Bu hikayeden de anlayacağınız üzere, çok mecbur kalmadıkça ateş etmeyin. Yanarsınız.
En son tuzağa düşürülüp öldürüldükten sonra başka bir serverda başladım oyuna, fransız ve alman serverlarının pingleri gayet düşük.

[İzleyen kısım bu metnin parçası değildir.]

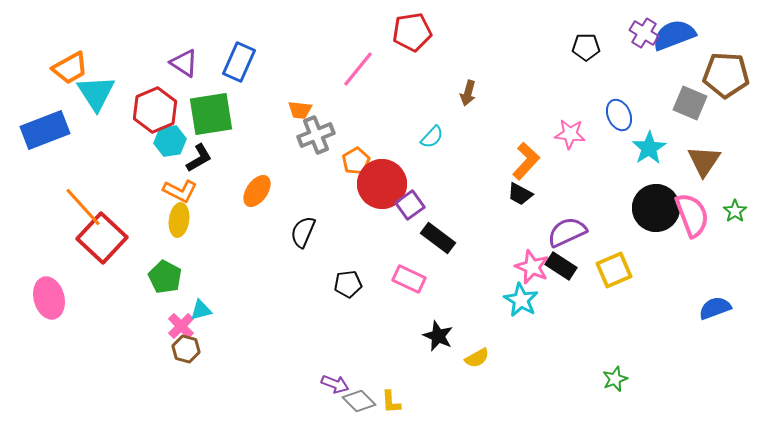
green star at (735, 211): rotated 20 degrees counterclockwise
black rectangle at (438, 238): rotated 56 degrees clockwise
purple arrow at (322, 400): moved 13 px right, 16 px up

Bu sefer hava kararmak üzereyken başladım oyuna, hava karanlıkken zombieler sizi göremiyor ama sizde onları genelde göremiyorsunuz çünkü hakikaten fazla karanlık, el feneri açıncada hepsi üzerinize çullanıyor. Hava yağmurluydu ve bulutlar hareket etmediği için kuzey yıldızını göremiyordum.O yüzden en mantıklı gelen otoyol üzerinden gitmek fikriyle harekete başladım, yaklaşık 30 dakika yürüdükten sonra otoyolla tren raylarının birleştiği bir yerde garip bi şekil gördüm çalıların arasında.Yanına gittim bir baktım bisikletmiş. Baktım binilebilir ve 0 hasarlıymış.Bindim bisiklete ve felaket hızlı gidiyor. 60 km hızla falan gidiyor okadar diyorum. Bisikletle birkaç küçük kasabanın yanından geçtikten sonra içinde ambar olan bir kasabanın yanında bisikleti bir zombieye çarpıp bozdum yanlışlıkla.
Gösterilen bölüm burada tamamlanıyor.